Officially, the Nepali government has refused to reveal any details of the disaster, the second time in the past two months that an Airbus has gone down in the Himalayan kingdom.

Flight PX268 began its final descent into Kathmandu, which has no radar facility, more than 1,300ft below its required flightpath. Peaks like jagged broken glass surround Kathmandu, and this difference in altitude proved fatal.

The airliner smashed into the rocky face of a mountain, the last ridge before the clear and easy approach over the rice paddies into Kathmandu airport, only seven miles away.
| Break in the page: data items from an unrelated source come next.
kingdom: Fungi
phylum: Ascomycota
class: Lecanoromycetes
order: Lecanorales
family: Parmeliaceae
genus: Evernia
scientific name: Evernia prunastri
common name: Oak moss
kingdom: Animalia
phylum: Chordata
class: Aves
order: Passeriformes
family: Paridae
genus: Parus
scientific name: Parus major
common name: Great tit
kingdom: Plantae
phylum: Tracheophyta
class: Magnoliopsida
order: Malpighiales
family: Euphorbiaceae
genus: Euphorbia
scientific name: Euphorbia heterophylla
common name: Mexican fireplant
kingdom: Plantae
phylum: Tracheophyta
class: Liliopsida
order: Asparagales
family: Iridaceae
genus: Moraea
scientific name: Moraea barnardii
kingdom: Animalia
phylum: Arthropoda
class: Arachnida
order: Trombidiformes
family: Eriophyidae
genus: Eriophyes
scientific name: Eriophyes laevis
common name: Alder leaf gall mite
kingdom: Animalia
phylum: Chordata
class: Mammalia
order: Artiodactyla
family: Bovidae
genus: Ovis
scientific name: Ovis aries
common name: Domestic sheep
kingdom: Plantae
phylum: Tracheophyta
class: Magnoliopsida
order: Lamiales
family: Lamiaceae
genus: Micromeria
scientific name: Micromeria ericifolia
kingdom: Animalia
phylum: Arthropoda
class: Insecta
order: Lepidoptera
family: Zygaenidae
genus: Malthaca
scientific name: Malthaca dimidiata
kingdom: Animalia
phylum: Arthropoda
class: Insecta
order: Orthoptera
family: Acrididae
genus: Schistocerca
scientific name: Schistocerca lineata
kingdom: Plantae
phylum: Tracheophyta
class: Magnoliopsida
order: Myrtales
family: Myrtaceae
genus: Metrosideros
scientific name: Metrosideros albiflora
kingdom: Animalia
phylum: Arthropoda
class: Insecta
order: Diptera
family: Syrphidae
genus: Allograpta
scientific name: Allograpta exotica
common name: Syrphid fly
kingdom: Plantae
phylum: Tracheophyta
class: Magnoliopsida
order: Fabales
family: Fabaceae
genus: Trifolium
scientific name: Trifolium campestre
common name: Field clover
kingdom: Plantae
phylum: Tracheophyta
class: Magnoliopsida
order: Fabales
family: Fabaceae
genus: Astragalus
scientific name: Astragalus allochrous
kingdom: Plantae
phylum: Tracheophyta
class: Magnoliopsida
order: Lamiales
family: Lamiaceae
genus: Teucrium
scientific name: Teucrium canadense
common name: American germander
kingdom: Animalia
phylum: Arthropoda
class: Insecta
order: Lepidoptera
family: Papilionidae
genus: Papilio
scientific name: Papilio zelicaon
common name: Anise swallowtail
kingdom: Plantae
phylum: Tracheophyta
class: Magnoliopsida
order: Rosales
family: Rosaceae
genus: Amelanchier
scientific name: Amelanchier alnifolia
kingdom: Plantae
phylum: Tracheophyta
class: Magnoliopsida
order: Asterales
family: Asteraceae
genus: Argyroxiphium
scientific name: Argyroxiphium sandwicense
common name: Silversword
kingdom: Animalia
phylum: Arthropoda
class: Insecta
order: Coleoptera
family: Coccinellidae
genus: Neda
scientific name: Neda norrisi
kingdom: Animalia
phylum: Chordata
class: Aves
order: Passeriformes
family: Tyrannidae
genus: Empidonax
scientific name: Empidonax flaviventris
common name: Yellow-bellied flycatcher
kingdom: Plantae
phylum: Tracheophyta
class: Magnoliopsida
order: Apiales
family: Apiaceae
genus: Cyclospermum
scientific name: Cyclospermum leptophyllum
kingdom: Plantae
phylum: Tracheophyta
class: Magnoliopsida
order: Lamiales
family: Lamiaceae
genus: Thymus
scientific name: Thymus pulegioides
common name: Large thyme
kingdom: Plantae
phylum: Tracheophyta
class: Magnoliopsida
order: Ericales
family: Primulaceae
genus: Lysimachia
An army helicopter pilot, who wants to remain unidentified, surveyed the wreckage. 'If the pilot had just been 100ft higher, he'd have cleared the ridge and made it safely into the valley. Just 100ft.'

The force of the impact scattered debris of fuselage, luggage and charred corpses over a half-mile radius. There were no survivors.

Most of the passengers were either British, Spanish or Dutch and bound for trekking holidays in the Himalayas. In the midst of the carnage, rescue workers came across a few personal mementoes such as a family photograph, a melted video camera and a single hiking boot.

Steve Powers, an American journalist was one of the first to reach the crash. 'It was night, and there were fires burning everywhere in the forest. Pieces of metal hung from a tree like a tattered bed sheet.'

To guide aircraft through the treacherous descent into Kathmandu, the controllers require that pilots make radio contact with the tower at 10 miles out, then 8 miles, and, finally, at 3 miles.

At the 10-mile mark, the pilot should have cleared the Himalayan ridges, at 9,500ft. But, according to a civil aviation source, 'the pilot must have made an instrument error. He was at 8,200ft when he should have been 1,300ft higher.' The last ridge looming in front of the airliner was hidden in cloud.

'Once he reported in, there was no time for the control tower to warn him,' said the Nepali aviation source. The last communication from the Pakistani pilot to the tower was 2.39pm. 'There was no technical fault reported by the pilot, just the routine 10-mile check,' he said.

A senior military aviation officer connected to the disaster inquiry said: 'There is a 99 per cent probability it was the pilot's mistake.'

The Airbus A300 cockpit has a standard altimeter and a device known as a terrain pull-up mechanism. Both instruments warn how near the ground is.

A recording of the last conversations between the pilot and co-pilots and flight data recorders were found yesterday, but Nepali authorities have not revealed the contents.

On 31 July, a Thai Airlines Airbus 310 crashed flying into Kathmandu, killing all 113 on board. The PIA plane was an earlier A300 version.

Helicopters flew back to the airport yesterday with the remains of the 47 people found so far. Many relatives queued alongside the tarmac to try to identify the bodies.

A Nepali woman recognised her husband, a police officer, only by his belt.

So far only two other bodies have been identified, one being that of a British missionary, Andrew Wilkins, 38. His wife and three children, who also died in the crash, have yet to be found.